Last week, a bipartisan group of lawmakers introduced a House resolution intended to provide wider public access to reports prepared by the Congressional Research Service. CRS staff members research and draft reports on current legislative and policy concerns, which are made accessible to all members of Congress. The reports give important background information to lawmakers on such diverse topics as the impact of recent Supreme Court decisions, the political outlook in other countries, and even the procedure for naming U.S. Navy ships.
Their access to the public is far more unpredictable, though – citizens may request free copies of particular reports from their elected representatives, assuming that they are able to identify a desired report title. A commercial publisher, Penny Hill Press, provides RSS feeds of newly-released reports, and sells them as PDF downloads for around $30 each. As described in the library's research guide to Federal Legislative History, the full text of CRS reports dating back to 1916 are also available to current Duke University students, faculty and staff through the ProQuest Congressional subscription database. Other sites attempt to collect and provide free access to these uncopyrightable government publications, such as the University of North Texas, the OpenCRS Network, and the Federation of American Scientists. Currently, though, there is no free source which provides comprehensive access to all CRS reports.

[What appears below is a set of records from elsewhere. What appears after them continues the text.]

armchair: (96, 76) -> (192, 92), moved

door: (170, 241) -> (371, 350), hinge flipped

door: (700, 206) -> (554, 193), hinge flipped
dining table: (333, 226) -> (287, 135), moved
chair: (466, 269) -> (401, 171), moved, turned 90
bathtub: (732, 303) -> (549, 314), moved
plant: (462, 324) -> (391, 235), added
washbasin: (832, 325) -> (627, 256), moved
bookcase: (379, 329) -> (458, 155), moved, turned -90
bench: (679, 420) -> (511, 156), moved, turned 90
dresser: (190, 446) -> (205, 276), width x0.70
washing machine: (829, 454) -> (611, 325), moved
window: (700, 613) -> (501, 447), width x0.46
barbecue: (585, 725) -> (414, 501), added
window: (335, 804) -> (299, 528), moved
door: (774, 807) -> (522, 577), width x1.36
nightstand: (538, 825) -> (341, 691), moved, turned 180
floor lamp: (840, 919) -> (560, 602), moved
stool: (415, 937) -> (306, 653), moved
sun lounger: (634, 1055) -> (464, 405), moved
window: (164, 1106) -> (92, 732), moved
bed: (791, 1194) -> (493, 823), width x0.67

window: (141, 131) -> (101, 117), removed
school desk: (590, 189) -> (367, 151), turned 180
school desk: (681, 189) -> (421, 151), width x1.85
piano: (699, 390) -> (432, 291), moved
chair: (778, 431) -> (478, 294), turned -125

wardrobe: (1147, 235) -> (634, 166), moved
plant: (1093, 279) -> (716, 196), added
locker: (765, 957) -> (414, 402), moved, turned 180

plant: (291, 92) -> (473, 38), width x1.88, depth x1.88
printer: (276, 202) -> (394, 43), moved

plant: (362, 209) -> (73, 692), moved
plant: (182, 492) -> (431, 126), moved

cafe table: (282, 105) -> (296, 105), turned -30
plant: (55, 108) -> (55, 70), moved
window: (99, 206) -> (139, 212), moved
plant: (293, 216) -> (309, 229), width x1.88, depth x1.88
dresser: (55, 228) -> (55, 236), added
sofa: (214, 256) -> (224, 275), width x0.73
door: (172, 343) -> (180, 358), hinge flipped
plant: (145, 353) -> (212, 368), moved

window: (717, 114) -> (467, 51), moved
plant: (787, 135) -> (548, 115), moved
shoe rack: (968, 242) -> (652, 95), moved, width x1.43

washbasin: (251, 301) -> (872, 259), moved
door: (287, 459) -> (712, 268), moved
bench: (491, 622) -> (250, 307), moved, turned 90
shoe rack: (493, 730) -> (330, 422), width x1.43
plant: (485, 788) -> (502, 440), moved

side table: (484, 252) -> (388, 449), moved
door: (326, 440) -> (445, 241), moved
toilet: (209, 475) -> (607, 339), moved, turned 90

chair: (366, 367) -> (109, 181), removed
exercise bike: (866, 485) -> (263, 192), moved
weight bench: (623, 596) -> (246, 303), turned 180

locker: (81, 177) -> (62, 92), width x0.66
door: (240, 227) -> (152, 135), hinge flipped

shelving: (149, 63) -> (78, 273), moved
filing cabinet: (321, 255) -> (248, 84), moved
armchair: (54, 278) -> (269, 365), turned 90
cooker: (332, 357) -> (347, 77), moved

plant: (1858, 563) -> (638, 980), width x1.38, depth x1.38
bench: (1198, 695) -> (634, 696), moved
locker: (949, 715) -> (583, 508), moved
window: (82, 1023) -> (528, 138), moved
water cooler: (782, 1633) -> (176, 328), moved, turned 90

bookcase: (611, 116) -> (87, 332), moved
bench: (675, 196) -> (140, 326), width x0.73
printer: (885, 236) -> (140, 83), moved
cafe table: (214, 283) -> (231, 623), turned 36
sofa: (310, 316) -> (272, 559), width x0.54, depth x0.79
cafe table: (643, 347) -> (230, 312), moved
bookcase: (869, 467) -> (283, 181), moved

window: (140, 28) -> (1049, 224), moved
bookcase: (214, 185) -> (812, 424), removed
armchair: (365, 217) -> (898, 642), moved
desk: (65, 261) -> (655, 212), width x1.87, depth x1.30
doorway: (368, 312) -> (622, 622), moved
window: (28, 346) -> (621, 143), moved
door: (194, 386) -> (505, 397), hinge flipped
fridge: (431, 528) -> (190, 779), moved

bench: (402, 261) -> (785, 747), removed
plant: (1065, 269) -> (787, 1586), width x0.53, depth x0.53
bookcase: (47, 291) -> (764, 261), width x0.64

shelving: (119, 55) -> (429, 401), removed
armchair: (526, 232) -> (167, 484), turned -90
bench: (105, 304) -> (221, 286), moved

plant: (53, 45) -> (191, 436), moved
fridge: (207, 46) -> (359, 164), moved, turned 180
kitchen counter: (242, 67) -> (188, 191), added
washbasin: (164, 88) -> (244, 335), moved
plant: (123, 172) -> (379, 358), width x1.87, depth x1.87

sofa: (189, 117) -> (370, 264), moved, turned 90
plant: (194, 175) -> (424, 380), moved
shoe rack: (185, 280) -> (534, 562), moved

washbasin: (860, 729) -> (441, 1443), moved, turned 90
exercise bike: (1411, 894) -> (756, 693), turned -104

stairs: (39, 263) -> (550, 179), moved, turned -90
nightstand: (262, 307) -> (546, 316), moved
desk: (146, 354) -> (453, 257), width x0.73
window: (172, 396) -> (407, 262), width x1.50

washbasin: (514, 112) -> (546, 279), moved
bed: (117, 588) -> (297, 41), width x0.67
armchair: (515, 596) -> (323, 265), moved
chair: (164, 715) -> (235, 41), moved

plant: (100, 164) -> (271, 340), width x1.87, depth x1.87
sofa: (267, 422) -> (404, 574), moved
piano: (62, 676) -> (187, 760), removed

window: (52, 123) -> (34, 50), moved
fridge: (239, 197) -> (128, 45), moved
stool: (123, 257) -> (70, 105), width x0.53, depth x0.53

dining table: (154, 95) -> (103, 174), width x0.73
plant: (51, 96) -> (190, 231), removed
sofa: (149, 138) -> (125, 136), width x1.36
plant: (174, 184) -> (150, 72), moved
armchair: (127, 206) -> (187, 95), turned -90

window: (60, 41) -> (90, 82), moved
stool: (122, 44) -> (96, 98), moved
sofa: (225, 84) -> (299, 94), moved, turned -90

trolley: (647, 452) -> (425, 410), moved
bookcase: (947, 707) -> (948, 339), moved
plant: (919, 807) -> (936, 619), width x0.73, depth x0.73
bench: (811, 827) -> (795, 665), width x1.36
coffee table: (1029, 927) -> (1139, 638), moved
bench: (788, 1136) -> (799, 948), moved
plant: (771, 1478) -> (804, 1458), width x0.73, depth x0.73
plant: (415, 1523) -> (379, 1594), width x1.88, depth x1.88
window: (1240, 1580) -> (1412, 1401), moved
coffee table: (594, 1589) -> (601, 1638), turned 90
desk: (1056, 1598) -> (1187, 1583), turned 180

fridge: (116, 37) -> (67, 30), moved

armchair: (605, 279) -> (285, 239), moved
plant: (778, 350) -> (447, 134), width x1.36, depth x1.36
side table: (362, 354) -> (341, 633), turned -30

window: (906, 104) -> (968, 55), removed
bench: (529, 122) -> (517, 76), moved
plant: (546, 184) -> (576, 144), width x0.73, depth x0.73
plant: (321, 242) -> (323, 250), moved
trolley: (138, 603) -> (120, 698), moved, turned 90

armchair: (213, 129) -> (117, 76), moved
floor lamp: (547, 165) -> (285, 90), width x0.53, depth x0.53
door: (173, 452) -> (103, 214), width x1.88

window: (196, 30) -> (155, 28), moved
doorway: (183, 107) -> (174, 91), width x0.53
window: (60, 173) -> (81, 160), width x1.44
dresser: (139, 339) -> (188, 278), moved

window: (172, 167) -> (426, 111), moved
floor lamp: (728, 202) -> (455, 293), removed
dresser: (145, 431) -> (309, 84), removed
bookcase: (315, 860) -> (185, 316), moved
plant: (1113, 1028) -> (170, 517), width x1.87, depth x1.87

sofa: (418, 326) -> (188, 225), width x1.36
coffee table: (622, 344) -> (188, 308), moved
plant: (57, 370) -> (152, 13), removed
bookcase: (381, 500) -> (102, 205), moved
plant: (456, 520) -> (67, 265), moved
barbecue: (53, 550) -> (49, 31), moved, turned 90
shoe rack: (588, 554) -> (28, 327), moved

As noted in an informative blog post from The Sunlight Foundation, there have been several previous attempts to provide wider public access to CRS reports, which were originally restricted in the 1950s due more to concerns about the cost of printing than out of a need to keep the reports confidential. The current resolution, "Congressional Research Service Electronic Accessibility Resolution of 2012" (H. Res. 727) can be read at THOMAS, which also provides up-to-date information on the bill's progress.